◆ HOW TO COMPLETE THIS TASK:
Repeat verbatim only the lines from the opening of the material below through the one that contains "连接了节点 i 和 j".

◆ TASK DATA:
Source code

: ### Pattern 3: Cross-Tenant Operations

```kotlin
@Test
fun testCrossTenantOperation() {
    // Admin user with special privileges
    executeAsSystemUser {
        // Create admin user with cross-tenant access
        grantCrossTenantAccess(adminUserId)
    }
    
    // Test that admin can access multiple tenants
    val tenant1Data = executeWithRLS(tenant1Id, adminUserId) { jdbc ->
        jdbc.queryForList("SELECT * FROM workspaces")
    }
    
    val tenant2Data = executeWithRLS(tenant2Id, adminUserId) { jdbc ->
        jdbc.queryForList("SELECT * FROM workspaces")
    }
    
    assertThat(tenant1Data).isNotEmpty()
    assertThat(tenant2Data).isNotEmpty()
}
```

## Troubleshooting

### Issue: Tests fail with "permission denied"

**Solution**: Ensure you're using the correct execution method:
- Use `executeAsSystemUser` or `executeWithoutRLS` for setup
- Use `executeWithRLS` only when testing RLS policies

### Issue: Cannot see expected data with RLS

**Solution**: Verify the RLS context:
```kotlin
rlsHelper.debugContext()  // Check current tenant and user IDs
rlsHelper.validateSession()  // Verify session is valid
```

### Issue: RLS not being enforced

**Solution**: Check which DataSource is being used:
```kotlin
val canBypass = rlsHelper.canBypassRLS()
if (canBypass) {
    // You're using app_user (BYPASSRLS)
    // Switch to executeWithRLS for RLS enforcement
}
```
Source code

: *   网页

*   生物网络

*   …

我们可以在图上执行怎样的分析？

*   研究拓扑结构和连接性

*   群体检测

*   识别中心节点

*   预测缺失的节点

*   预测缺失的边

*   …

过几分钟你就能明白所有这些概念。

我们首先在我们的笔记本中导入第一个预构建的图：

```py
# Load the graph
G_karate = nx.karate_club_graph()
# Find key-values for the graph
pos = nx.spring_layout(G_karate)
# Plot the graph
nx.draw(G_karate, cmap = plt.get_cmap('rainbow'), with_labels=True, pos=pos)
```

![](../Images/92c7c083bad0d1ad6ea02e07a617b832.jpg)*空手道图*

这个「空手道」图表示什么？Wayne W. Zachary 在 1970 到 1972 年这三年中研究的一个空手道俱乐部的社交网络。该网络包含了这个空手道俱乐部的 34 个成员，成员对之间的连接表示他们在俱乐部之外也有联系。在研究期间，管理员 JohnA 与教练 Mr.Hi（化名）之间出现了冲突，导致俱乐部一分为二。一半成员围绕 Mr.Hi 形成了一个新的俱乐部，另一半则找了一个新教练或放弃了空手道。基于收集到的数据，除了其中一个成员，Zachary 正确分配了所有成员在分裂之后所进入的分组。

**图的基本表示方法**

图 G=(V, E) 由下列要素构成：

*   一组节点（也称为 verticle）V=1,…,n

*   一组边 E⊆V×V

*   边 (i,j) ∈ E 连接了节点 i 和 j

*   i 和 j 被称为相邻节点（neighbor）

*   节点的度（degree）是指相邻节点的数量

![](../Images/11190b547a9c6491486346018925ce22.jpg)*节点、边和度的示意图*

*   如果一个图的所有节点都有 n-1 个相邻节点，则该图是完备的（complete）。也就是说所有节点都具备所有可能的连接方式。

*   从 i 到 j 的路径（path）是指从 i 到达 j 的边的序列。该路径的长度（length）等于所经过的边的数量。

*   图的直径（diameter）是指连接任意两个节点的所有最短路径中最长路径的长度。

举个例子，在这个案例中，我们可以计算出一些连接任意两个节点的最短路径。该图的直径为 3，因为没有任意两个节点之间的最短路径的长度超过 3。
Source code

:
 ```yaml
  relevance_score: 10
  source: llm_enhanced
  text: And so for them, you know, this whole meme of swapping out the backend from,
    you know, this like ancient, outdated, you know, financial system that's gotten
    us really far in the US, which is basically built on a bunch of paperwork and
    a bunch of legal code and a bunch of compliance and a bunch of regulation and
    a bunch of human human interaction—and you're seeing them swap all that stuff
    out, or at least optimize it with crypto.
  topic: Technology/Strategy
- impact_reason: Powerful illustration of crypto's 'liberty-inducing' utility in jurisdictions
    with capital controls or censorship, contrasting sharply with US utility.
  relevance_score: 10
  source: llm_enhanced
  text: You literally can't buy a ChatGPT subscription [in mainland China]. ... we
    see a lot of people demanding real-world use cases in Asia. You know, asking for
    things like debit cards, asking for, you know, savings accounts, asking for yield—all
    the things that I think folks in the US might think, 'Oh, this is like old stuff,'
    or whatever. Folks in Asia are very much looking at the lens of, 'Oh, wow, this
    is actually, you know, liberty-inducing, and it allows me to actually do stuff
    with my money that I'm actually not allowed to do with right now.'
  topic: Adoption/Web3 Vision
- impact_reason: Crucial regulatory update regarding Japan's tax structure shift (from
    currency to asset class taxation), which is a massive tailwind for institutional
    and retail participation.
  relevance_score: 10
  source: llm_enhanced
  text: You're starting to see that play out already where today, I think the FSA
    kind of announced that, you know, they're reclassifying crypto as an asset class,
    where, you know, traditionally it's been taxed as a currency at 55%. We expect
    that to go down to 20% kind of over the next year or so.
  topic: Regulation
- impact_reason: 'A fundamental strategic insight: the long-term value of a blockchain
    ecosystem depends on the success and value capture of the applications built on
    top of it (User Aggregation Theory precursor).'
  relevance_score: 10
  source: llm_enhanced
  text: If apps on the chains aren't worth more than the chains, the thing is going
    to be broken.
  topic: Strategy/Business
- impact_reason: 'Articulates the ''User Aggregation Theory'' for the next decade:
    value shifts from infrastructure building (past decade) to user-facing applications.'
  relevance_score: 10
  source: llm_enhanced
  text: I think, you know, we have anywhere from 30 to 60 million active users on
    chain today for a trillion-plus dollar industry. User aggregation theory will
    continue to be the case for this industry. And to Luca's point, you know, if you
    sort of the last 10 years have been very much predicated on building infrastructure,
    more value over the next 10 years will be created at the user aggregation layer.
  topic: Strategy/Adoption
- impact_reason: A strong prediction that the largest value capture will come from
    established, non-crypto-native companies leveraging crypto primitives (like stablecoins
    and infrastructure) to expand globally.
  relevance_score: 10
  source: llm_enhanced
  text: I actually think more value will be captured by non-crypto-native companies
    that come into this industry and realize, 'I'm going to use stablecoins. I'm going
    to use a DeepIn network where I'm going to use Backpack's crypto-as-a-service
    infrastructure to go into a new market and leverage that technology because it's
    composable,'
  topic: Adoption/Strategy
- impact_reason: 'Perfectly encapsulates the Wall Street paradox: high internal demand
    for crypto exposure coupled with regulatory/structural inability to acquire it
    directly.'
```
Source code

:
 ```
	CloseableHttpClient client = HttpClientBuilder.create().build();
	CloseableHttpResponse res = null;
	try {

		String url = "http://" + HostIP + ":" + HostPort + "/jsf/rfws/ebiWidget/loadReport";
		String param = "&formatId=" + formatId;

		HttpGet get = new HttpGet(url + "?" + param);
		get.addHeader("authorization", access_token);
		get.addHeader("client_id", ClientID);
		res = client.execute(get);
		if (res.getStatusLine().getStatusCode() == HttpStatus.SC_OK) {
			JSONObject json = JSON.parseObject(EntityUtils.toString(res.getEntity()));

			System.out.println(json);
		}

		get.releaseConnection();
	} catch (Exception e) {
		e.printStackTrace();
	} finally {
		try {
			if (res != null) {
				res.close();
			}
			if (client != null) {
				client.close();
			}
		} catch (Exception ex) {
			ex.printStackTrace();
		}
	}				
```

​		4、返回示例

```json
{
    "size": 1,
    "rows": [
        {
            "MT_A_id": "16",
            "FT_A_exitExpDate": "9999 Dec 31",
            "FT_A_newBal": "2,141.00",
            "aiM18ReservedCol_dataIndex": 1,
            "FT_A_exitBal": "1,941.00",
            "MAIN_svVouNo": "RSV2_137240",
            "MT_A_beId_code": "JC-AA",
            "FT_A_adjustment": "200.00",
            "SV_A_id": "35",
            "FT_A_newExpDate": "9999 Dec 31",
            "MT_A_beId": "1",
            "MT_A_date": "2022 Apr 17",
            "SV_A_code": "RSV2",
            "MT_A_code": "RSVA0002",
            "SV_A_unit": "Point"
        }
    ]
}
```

◆ WRITTEN SOLUTION:
Source code

: ### Pattern 3: Cross-Tenant Operations

```kotlin
@Test
fun testCrossTenantOperation() {
    // Admin user with special privileges
    executeAsSystemUser {
        // Create admin user with cross-tenant access
        grantCrossTenantAccess(adminUserId)
    }
    
    // Test that admin can access multiple tenants
    val tenant1Data = executeWithRLS(tenant1Id, adminUserId) { jdbc ->
        jdbc.queryForList("SELECT * FROM workspaces")
    }
    
    val tenant2Data = executeWithRLS(tenant2Id, adminUserId) { jdbc ->
        jdbc.queryForList("SELECT * FROM workspaces")
    }
    
    assertThat(tenant1Data).isNotEmpty()
    assertThat(tenant2Data).isNotEmpty()
}
```

## Troubleshooting

### Issue: Tests fail with "permission denied"

**Solution**: Ensure you're using the correct execution method:
- Use `executeAsSystemUser` or `executeWithoutRLS` for setup
- Use `executeWithRLS` only when testing RLS policies

### Issue: Cannot see expected data with RLS

**Solution**: Verify the RLS context:
```kotlin
rlsHelper.debugContext()  // Check current tenant and user IDs
rlsHelper.validateSession()  // Verify session is valid
```

### Issue: RLS not being enforced

**Solution**: Check which DataSource is being used:
```kotlin
val canBypass = rlsHelper.canBypassRLS()
if (canBypass) {
    // You're using app_user (BYPASSRLS)
    // Switch to executeWithRLS for RLS enforcement
}
```
Source code

: *   网页

*   生物网络

*   …

我们可以在图上执行怎样的分析？

*   研究拓扑结构和连接性

*   群体检测

*   识别中心节点

*   预测缺失的节点

*   预测缺失的边

*   …

过几分钟你就能明白所有这些概念。

我们首先在我们的笔记本中导入第一个预构建的图：

```py
# Load the graph
G_karate = nx.karate_club_graph()
# Find key-values for the graph
pos = nx.spring_layout(G_karate)
# Plot the graph
nx.draw(G_karate, cmap = plt.get_cmap('rainbow'), with_labels=True, pos=pos)
```

![](../Images/92c7c083bad0d1ad6ea02e07a617b832.jpg)*空手道图*

这个「空手道」图表示什么？Wayne W. Zachary 在 1970 到 1972 年这三年中研究的一个空手道俱乐部的社交网络。该网络包含了这个空手道俱乐部的 34 个成员，成员对之间的连接表示他们在俱乐部之外也有联系。在研究期间，管理员 JohnA 与教练 Mr.Hi（化名）之间出现了冲突，导致俱乐部一分为二。一半成员围绕 Mr.Hi 形成了一个新的俱乐部，另一半则找了一个新教练或放弃了空手道。基于收集到的数据，除了其中一个成员，Zachary 正确分配了所有成员在分裂之后所进入的分组。

**图的基本表示方法**

图 G=(V, E) 由下列要素构成：

*   一组节点（也称为 verticle）V=1,…,n

*   一组边 E⊆V×V

*   边 (i,j) ∈ E 连接了节点 i 和 j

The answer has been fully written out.